Three “Dog Day” Birthdays
It is a “dog day” in August, with the mercury near 90 degrees. It is the weekend and I am sitting in the backyard watching for wildlife. The birds are laying low. Our normally “Grand Central” marsh out back, our playground for the birds who fly hither and thither most of the time, is seemingly empty. The leaves on the trees are still except for the occasional breeze that cools the sweat on the body, and moves leaves on the tree I call the “penny tree” (because its leaves shimmer like so many pennies in the wind). A frog jumps at my feet in the shade taking measured leaps, all too aware of my presence despite my stillness.
Purple Loosestrife is emerging in the late summer marsh, along with Goldenrod and Joe Pie Weed. Bees swarm all over the Joe Pie Weed. Giant yellow swallow-tails flit among the Loosestrife. Every time I try to take a picture of them they are on to new horizons. In fact, no one is moving much except the insects, and they are moving in a frenzied pace as if to make up for lost time.

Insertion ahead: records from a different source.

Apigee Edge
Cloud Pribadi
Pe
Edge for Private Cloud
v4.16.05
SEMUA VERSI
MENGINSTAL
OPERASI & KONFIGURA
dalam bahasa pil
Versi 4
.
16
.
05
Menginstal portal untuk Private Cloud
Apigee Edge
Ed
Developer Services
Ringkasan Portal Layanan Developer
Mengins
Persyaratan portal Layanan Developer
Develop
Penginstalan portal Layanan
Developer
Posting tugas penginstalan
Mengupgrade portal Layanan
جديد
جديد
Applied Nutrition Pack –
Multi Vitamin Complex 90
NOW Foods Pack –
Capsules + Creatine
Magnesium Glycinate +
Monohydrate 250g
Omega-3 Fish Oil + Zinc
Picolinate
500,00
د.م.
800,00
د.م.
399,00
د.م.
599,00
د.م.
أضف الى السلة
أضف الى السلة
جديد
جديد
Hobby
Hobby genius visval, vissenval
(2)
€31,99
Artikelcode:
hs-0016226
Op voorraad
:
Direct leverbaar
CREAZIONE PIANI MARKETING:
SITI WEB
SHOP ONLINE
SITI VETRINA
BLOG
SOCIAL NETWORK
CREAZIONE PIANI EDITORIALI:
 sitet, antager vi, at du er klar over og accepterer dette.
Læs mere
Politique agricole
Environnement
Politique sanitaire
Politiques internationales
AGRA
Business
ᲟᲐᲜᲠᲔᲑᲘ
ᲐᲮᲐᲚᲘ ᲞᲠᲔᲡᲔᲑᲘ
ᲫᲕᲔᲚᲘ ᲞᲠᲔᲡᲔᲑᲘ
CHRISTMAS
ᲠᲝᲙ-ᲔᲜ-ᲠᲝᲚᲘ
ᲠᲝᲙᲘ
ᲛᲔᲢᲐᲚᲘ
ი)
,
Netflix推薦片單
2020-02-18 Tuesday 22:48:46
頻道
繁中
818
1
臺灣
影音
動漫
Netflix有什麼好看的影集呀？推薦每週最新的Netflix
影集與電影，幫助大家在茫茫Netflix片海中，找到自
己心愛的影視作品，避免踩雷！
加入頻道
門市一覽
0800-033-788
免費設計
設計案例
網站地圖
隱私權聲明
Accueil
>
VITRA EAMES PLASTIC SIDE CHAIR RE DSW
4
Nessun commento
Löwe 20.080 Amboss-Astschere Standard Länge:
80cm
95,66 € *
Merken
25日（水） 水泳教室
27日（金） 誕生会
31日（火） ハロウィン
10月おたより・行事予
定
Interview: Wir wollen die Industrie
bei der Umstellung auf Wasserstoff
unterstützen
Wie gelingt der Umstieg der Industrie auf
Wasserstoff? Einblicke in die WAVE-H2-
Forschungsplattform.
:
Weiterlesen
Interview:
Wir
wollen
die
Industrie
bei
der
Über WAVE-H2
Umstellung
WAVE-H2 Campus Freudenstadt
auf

In torpor, my mind melding with the heat, finally I am driven to move out of the sun to shade in order to see better. Tiny fritillary fly to and fro. I look up at the still trees and feel peace, a soothing peace that my soul hungers for most of the time. It makes me feel guilty though, feeling this peace while so many near and dear to me are in distress. Perhaps I feel guilty because my husband is inside resting, way too tired from a hard week at work, at a hard job, giving therapy to the mentally ill in the South Bronx. He is in a foul mood after a bad week and it is his father’s birthday, the first birthday since his father died last fall. But deep down I know the guilt largely stems from the fact that my brother is dying of cancer. Lung cancer. Stage 3. Inoperable. With 2-4 months left to live. I spoke to him on the phone the afternoon before his first chemo the other day. My macho brother said, “I am scared.” A first for a brother who rarely admits to any feelings at all. And he called me right after the chemo to say he was okay, but I have not heard since. I hope it is because he had a test Friday and has no results yet to share. I fear though that the silence means he is feeling sick from the chemo.
Chemo is different these days. When my best friend, Mom and Dad had chemo 16, 22 and 25 years ago, you could die from it. And it made them very ill. More people are surviving today but as far as chemo goes, things have not progressed that much.
So here I sit contemplating nature, feeling one with God while my brother sits in Michigan with his wife and three adopted kids, dying. Is it fair? No. Will we visit him? Maybe. If I can sedate myself so as not to go to pieces when I see him at 5’7″ and 106 pounds, looking unlike the brother I ever knew. Can he pull through? Possibly. More people are surviving cancer these days. Can it be possible that my kid brother has cancer? It can’t be. Do I cry? On and off. At the most inopportune times. Is my brother brave? Yes. Because he didn’t have health insurance and because he was afraid and because he was in pain, he did not go the doctor for a year. He fought his cancer on his own with ibuprofen! Now he is on morphine. That’s brave and not brave. Making a joke saying, “Well, I STILL have my hair!” just a few hours after his first chemo is funny. It is also brave. My brother didn’t get help until he collapsed one day, bringing up blood. Losing my balance, I had fallen on my face one hour before my brother collapsed. Is there a link between loved ones that operates when one is failing? I think so.
Although I sit writing in the cooling shade, transported to another plane, I am thinking of my brother and my husband and his widowed stepmother and his sister whose birthday is also next week. Susan had a mastectomy last summer. She is just one of the many suffering in our world. The “dog days” of summer are upon us and for some there are nothing but dog days.
I absorb all the life about me, the frog hopping periodically, the catbird whining, the insects flying frantically, gliding butterflies that fly by too fast, and I wonder about this thing called life. How long it seems sometimes, and yet it goes by in a blink of the eye. In the cooling air as the shadows lengthen, bringing more shade and delightful zephyrs, the birds return and a robin eyes me curiously. I give thanks to the Creator for giving us islands of beauty in a sometimes grim world, for the islands of happiness, in devastation, for islands of peace that well up from the soul within, even in the worst of times.
Happy Birthday, Dad! We miss you. Happy Birthday, Susan! May you remain cancer-free. And, most of all, Happy Birthday, Tony! May your birthday next week not be your last! God bless you all!
Note: The above was written in August, 2009. My brother lived another two years and died June 17, 2011. My sister-in-law celebrated her 4th year cancer-free just a month ago.